The DAV is not opposed to favorable consideration by the
Subcommittee of this provision.
H.R.
2361
This measure would increase the rate of disability
compensation, dependency and indemnity compensation, additional
compensation for dependents, and the clothing allowance by the
percentage of annual increase in the cost of living, with rounding
down of the adjusted rates to the next lowest whole-dollar amount.
These increases would be effective December 1, 2001.
Mr. Chairman, the DAV supports favorable consideration of this
measure. However, we
continue to oppose rounding down of compensation increases, and we
urge this Subcommittee and the full Committee to reject
recommendations to extend the sunset provisions of this deficit
reduction provision or to permanently extend rounding down provisions.

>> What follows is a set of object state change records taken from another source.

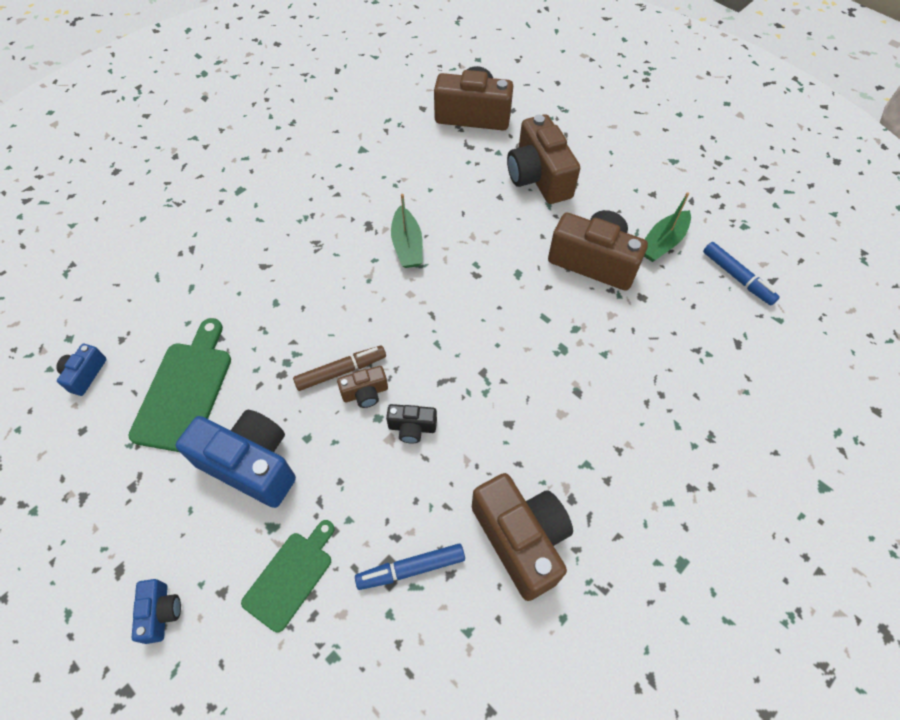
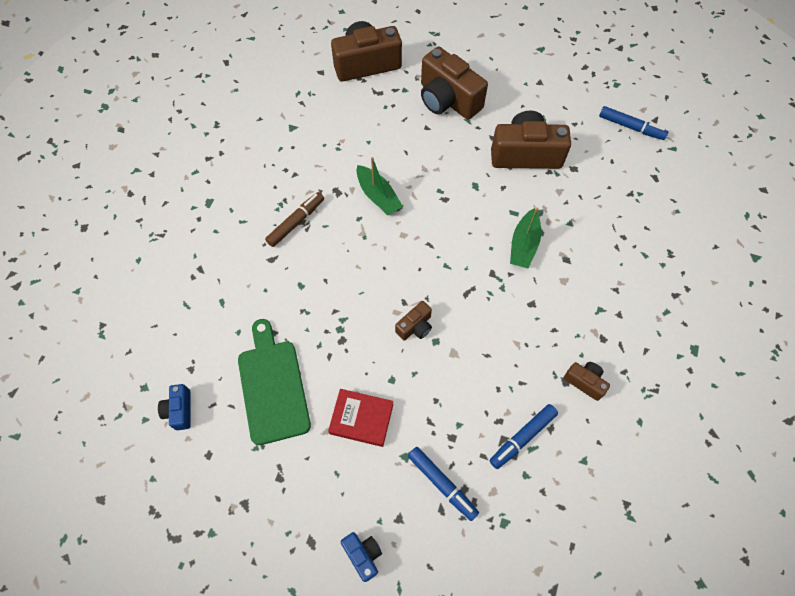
camera: 25 degrees left, 5 degrees up
(250, 464) = (361, 419): blue camera -> red book
(291, 576) = (442, 483): green cutting board -> blue marker
(341, 371) = (386, 318): brown marker -> brown marker (296, 222)
(412, 428) = (465, 337): black camera -> none
(521, 539) = (584, 382): brown camera -> brown camera, size x0.48
(662, 243) = (566, 120): green boat -> green boat (524, 245)

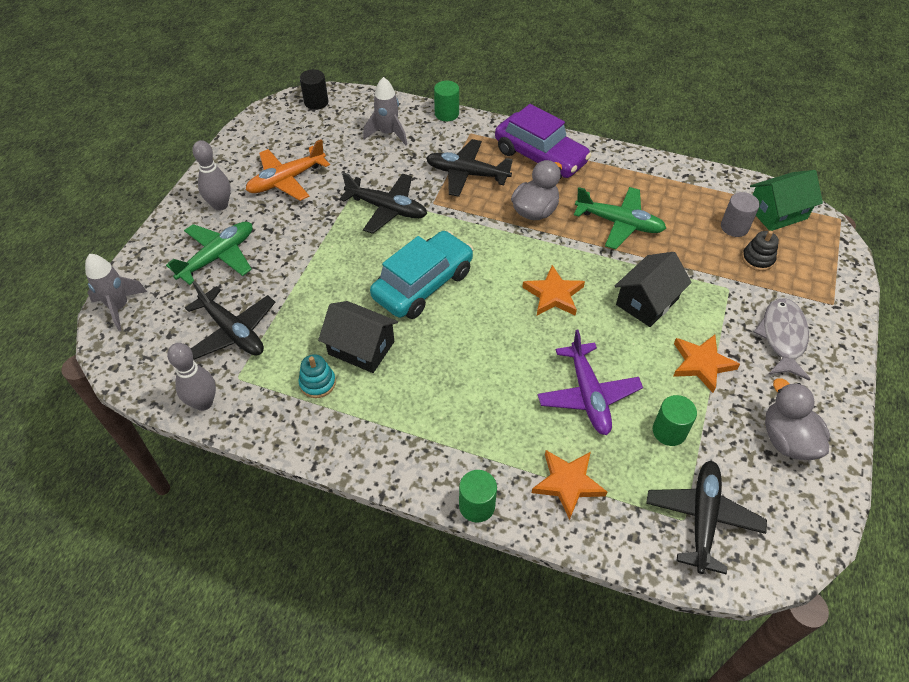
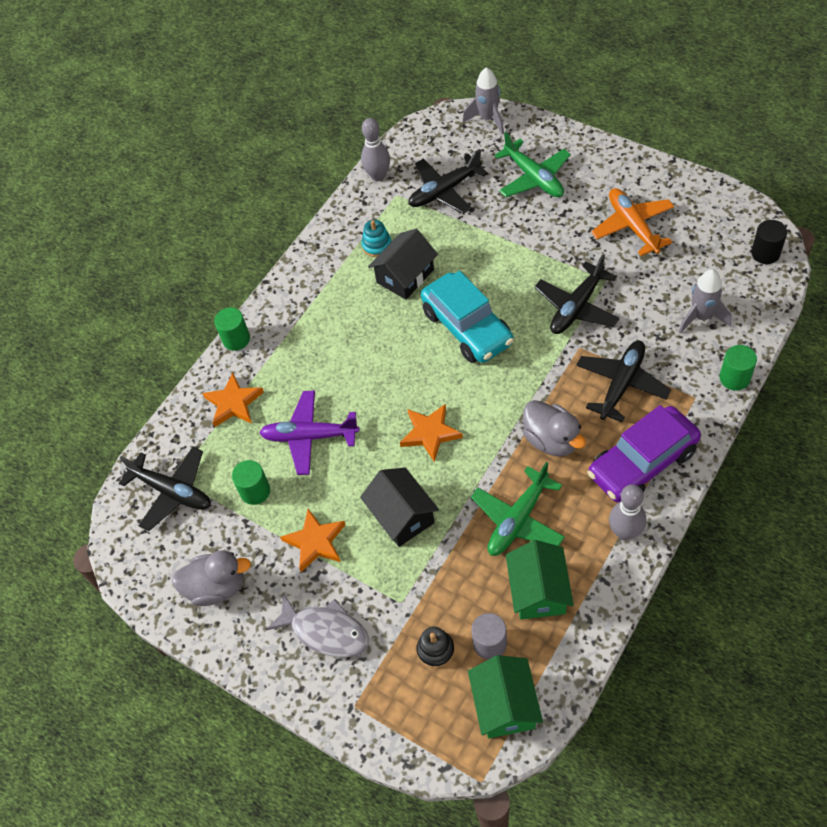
camera: 110 degrees right, 5 degrees up
(220, 205) = (603, 176): grey bowling pin -> grey bowling pin (625, 532)
(676, 204) = (538, 591): none -> green house

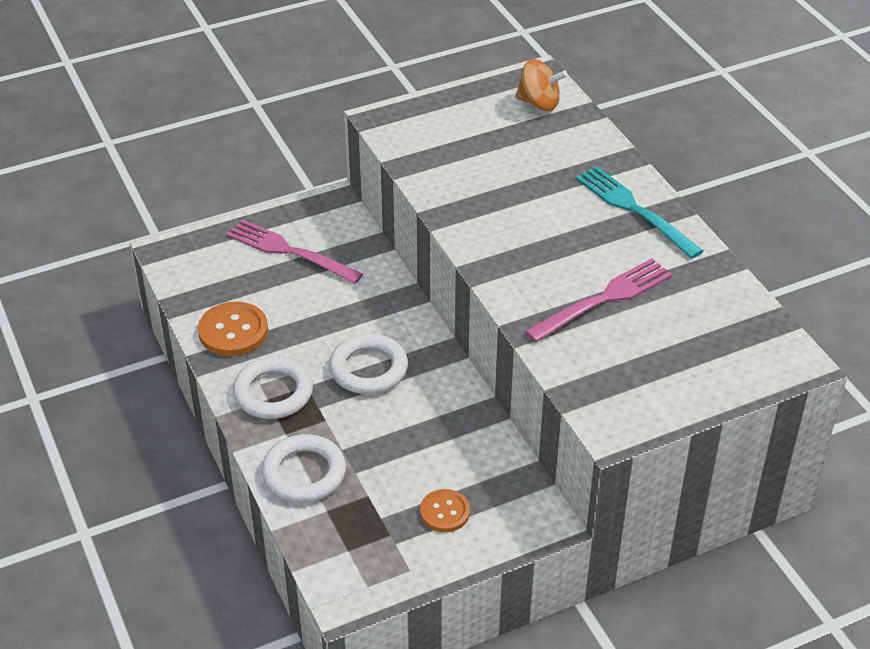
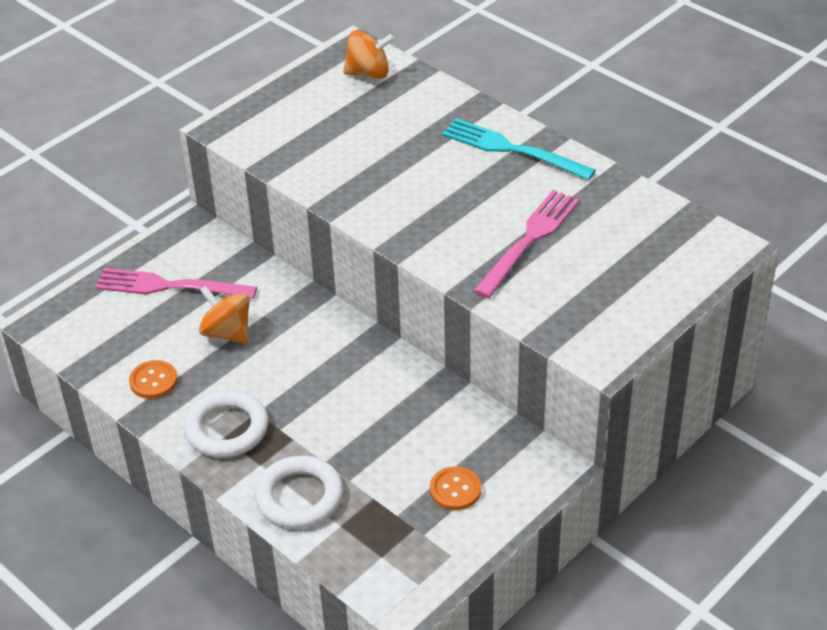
camera: 20 degrees left, 0 degrees up
(233, 331) = (153, 381): orange button -> orange button, size x0.64
(317, 307) = (227, 332): none -> orange spinning top
(368, 369) = (310, 377): white ring -> none

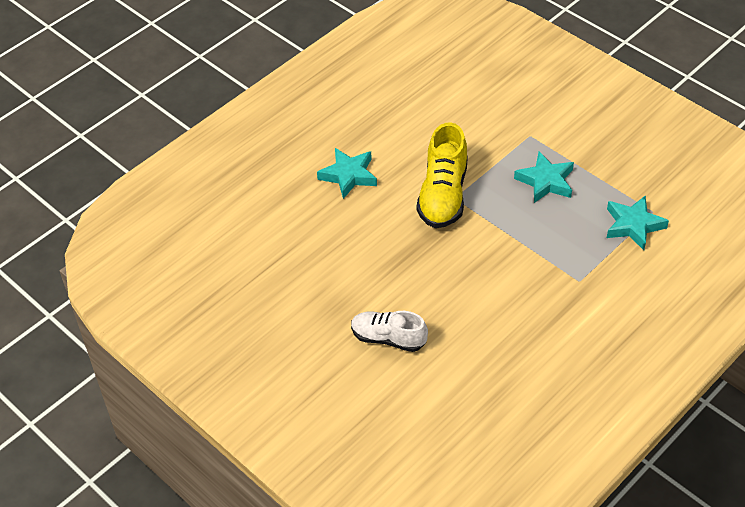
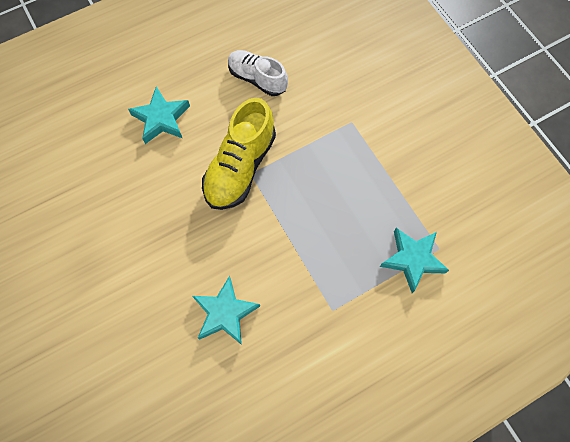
camera: 15 degrees right, 20 degrees up
(388, 338) = (120, 320): white shoe -> white shoe (257, 79)
(545, 181) = (345, 180): turquoise star -> turquoise star (225, 313)

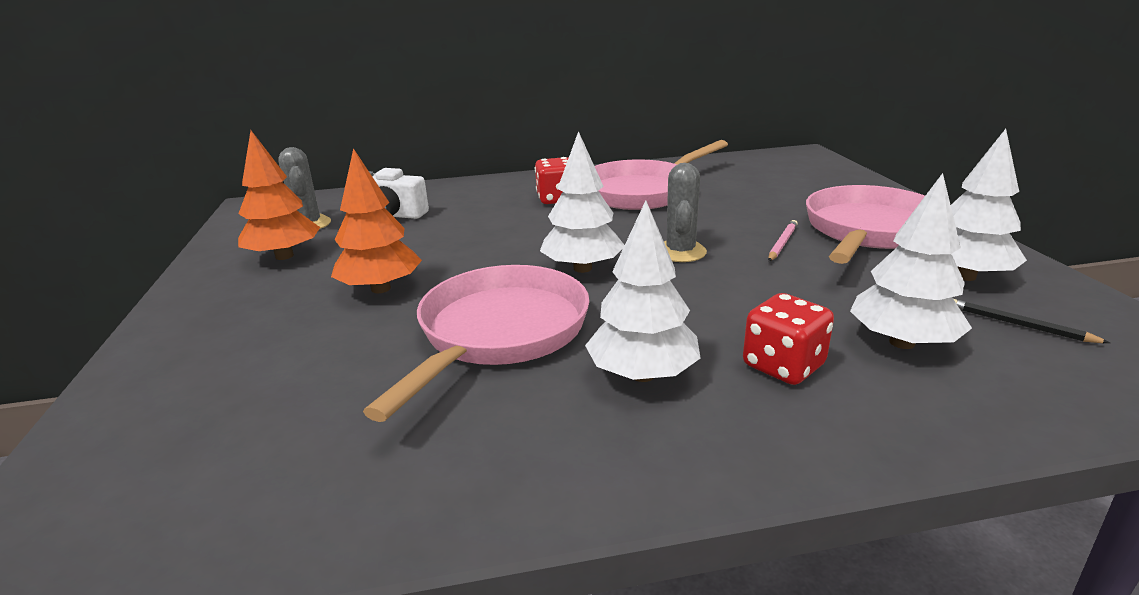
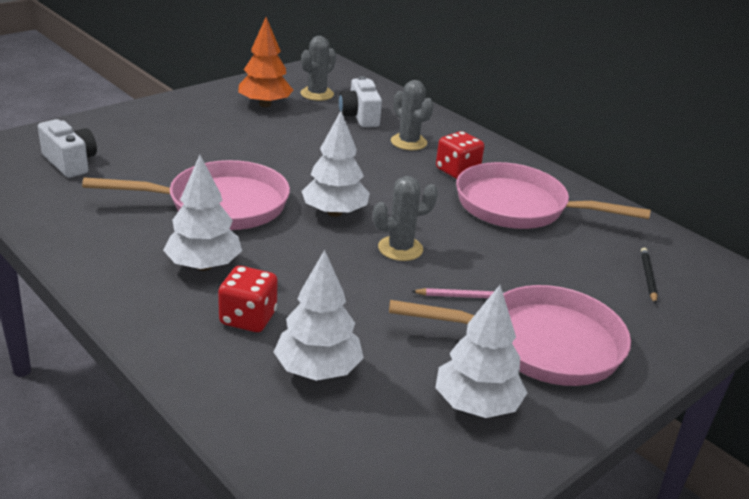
camera: 55 degrees right, 5 degrees up
(216, 447) = (70, 162): none -> white camera
(381, 289) = (247, 150): orange tree -> none
(477, 206) = (408, 142): none -> grey cactus
(1018, 325) = (393, 433): black pencil -> black pencil (648, 277)

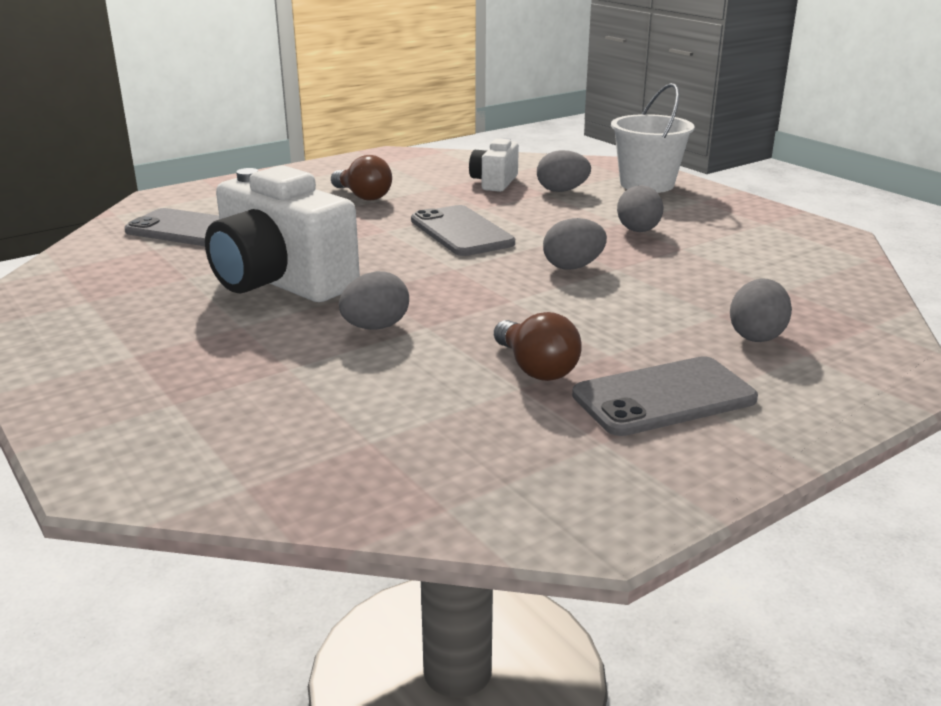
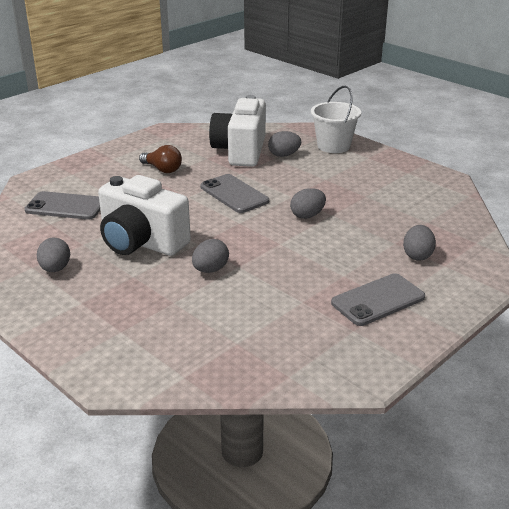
camera: 10 degrees left, 5 degrees up
(494, 182) = (240, 151): white camera -> white camera, size x1.95
(535, 368) = (307, 288): brown light bulb -> none
(638, 231) = (337, 185): grey egg -> grey egg (55, 269)

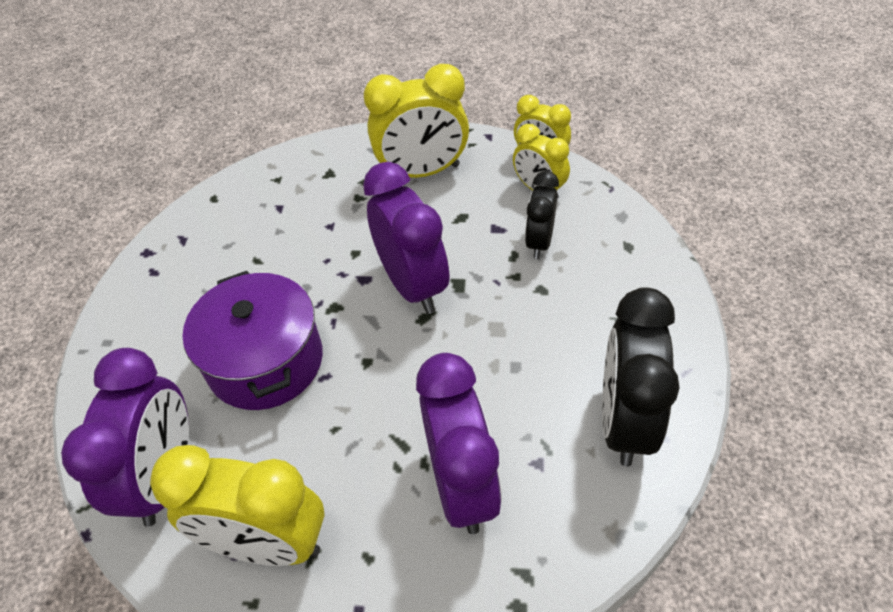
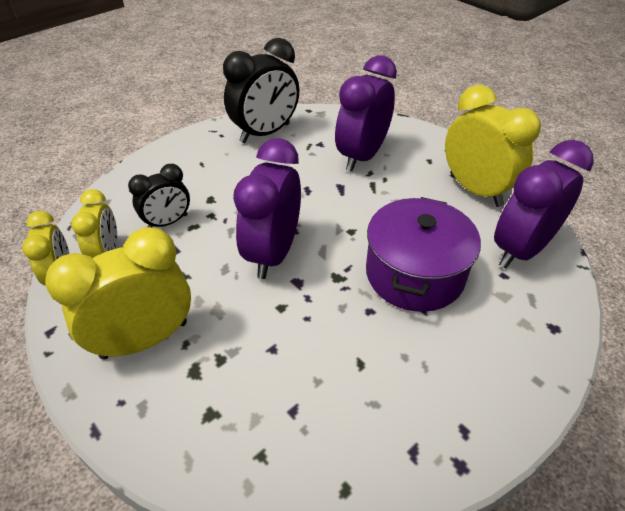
camera: 140 degrees left, 5 degrees down
(422, 172) = (145, 339): yellow clock -> yellow clock turned 60 degrees counterclockwise

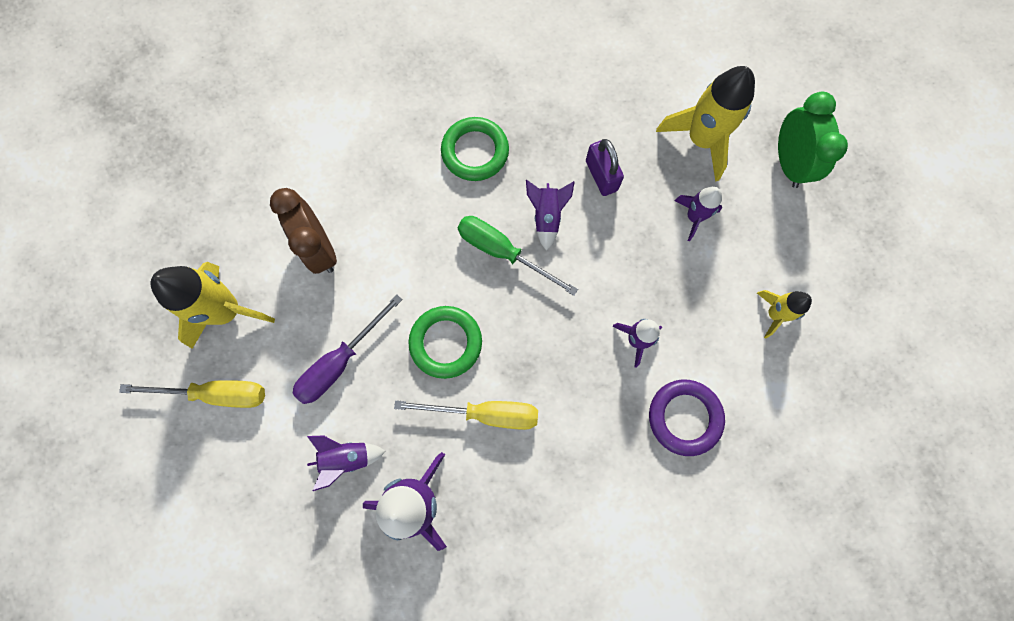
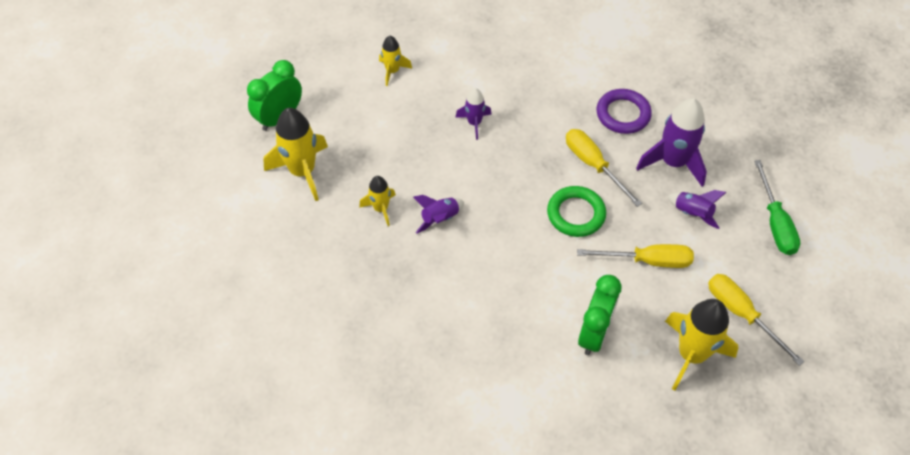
camera: 130 degrees left, 20 degrees down
(320, 249) = (594, 334): brown clock -> green clock
(340, 361) = (647, 261): purple screwdriver -> yellow screwdriver
(475, 152) = (432, 294): green ring -> none
(503, 252) = (488, 225): green screwdriver -> green screwdriver (775, 222)
(601, 176) = (381, 209): purple padlock -> yellow rocket
(684, 417) = (496, 76): purple ring -> purple ring (623, 114)
(694, 217) = (364, 143): purple rocket -> none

Before I close, I would like to commend the members of the full
Committee for their swift action earlier this year in passing H.R.
801. As originally passed by the House, H.R. 801 provided for
increases in the amount of assistance for automobile and adaptive
equipment and specially adapted housing.
Unfortunately, the Senate removed these provisions from the
bill, which was later signed into law, as Public Law 107-14, enacted
on June 5, 2001.
I would encourage this Subcommittee to continue to pursue
passage of these important provisions.
These provisions are of great benefit to our more seriously
disabled veterans. Congress
has not protected these important benefits from the severe effects of
inflation and increased costs over the years.
The value of these benefits has substantially eroded through
the years.
This concludes my statement, Mr. Chairman.
I would be pleased to respond to any questions you may have.